The new rule requiring financial institutions to get names of people or entities owning 25 percent or more of a corporation and the name of one manager (president or chief executive) is like an instruction manual telling shell corporations to register claiming five owners or entities with 20 percent each. They can stay secret. Or they can use trusts, which can continue to hide their beneficiaries. (For more on this see Financial Times, "US tax havens: The new Switzerland.")

As for the significant manager, Bloomberg reports, in "Obama's Disclosure Rule for Shell Companies Weak, Advocates Say":

If all banks have to find out about their account-holders is one person with managerial control, “that could be a law-firm employee,” Elise Bean, former chief counsel for the U.S. Senate Permanent Subcommittee on Investigations, said during the call. “That could be someone in the British Virgin Islands, someone in the Isle of Man, and that’s really a problem."

Quartz also quotes Bean, in "A design flaw in Obama’s new Panama Papers rule could help shell companies dodge cops and taxes":

The internationally accepted definition of beneficial owner—the actual human who truly gains from the company’s equity—is altered in the law.
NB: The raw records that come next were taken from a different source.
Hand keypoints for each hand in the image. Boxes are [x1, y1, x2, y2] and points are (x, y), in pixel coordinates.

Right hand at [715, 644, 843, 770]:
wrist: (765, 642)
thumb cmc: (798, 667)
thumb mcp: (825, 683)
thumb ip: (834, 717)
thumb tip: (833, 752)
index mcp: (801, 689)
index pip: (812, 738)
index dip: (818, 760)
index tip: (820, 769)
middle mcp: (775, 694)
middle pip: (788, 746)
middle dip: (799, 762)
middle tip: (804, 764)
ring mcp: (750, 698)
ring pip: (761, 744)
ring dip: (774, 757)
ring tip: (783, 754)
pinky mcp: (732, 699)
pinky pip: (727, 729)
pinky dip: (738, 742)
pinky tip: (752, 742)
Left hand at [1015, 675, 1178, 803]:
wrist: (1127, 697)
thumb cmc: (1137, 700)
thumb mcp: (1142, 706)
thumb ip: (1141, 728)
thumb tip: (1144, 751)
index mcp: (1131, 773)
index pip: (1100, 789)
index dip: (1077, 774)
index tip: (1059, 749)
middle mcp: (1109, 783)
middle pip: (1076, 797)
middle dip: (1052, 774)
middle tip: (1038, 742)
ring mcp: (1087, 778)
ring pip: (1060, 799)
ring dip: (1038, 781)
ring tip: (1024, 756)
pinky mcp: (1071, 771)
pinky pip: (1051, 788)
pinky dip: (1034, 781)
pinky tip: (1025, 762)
Under the new rules, anyone who owns less than 25 percent of the company need not be reported, and the appointed president of a shell company can be listed as the beneficial owner.
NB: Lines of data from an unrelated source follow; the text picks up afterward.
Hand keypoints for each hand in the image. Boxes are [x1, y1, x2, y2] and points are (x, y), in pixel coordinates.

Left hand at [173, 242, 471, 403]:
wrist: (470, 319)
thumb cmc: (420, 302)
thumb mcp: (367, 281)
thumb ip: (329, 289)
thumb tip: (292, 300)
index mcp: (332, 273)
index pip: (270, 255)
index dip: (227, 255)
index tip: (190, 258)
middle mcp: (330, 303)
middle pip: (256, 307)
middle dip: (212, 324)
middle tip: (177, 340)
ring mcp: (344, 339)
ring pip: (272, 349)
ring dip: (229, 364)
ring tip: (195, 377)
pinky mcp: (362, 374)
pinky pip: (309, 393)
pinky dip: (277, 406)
“That’s kind of the opposite of what the term as has always meant,” Elise Bean, the former chief counsel of the Senate Permanent Subcommittee on Investigations, told reporters last week. “At Mossack Fonseca, they could say, ‘I’m appointing my law firm employee the president of the shell company, and now under US rules, I can name my employee the beneficial owner of that company.’ That just doesn’t make sense.”

That "law-firm employee" could be, for example, an employee of the firm registering the shell corporation.
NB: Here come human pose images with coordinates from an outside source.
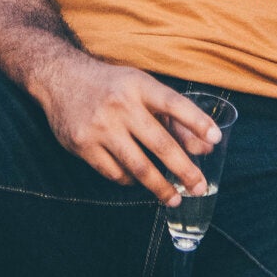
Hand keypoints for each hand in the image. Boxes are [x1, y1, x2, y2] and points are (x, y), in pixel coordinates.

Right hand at [32, 57, 220, 205]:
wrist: (60, 77)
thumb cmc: (111, 86)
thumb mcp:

In addition, the banks are given two years before they begin checking corporations, giving criminals time to shift and adjust their corporations and funds accordingly.

"Weak"

Bloomberg explains the concerns of watchdog groups:

The advocacy groups raised concerns about the rule’s requirement for naming the person who exercises managerial control over a company, rather than the person with effective control. Under the rule, financial institutions must obtain the names of anyone who owns 25 percent or more of an entity and the name of one person who has significant managerial control, such as a president or chief executive.

That means a group of five criminals could comply with the rule, access the U.S. financial systems and still remain anonymous, if they each took a 20 percent share in a shell company and then hired a nominee to be its president, Ostfeld said.

However,

The U.S. Treasury Department, which finalized the rule on Thursday, disputed that criticism. “A nominee or lawyer working on behalf of a company would not satisfy the requirements,” the agency said in an emailed statement. The rule calls for naming a person with “significant responsibility to control, manage or direct the company,” the statement said.

The Financial Accountability and Corporate Transparency (FACT) Coalition released a statement that read in part:

“The loopholes in the final Treasury rule allow banks to open accounts for companies without having any idea of the identity of the people who ultimately own or control that company. Without this critical information, banks can’t determine whether the people behind the company are on a sanctions list, a drug kingpin list, or are public officials who may be stealing from their countries treasury or trying to stash their bribe money in U.S. banks,” noted Heather Lowe, legal counsel and director of government affairs at Global Financial Integrity.

Mark Hays, a senior policy adviser at Global Witness, adds: “The rule will allow criminals to list managers of shell companies—for example, an employee of a law firm such as Mossack Fonseca, the Panamanian company exposed in the Panama Papers—as the ‘beneficial owner’ of a company.”

Transparency International-USA expresses their concerns in a news release:

While TI-USA supports the efforts of the U.S. Treasury and specifically FinCEN’s efforts to address the need to collect beneficial owner information on the natural persons behind legal entities, the rule has significant gaps.

The rules do not sufficiently capture those who can control an anonymous company because in the definition of “control,” it conflates senior management and executive officers of corporate entities with the beneficial owners. Often officials named in leadership positions in anonymous companies are figureheads and control of the entity is exercised through other means-- a problem highlighted by the recently released Panama Papers. TI-USA proposes that financial institutions focus on capturing information about individuals who exercise control of the legal entity for their due diligence purposes.

The rules also do not extend the requirement to collect beneficial ownership information to accounts established before the rules’ implementation date, creating a major gap in information collected.

Watchdog groups – and law enforcement – have been asking for a crackdown on corporate secrecy for years. The Obama administration sat on these rules. Then after the Panama Papers leak publicized the extent of the problem, they issued rules that many say could actually make the problem worse. What is going on?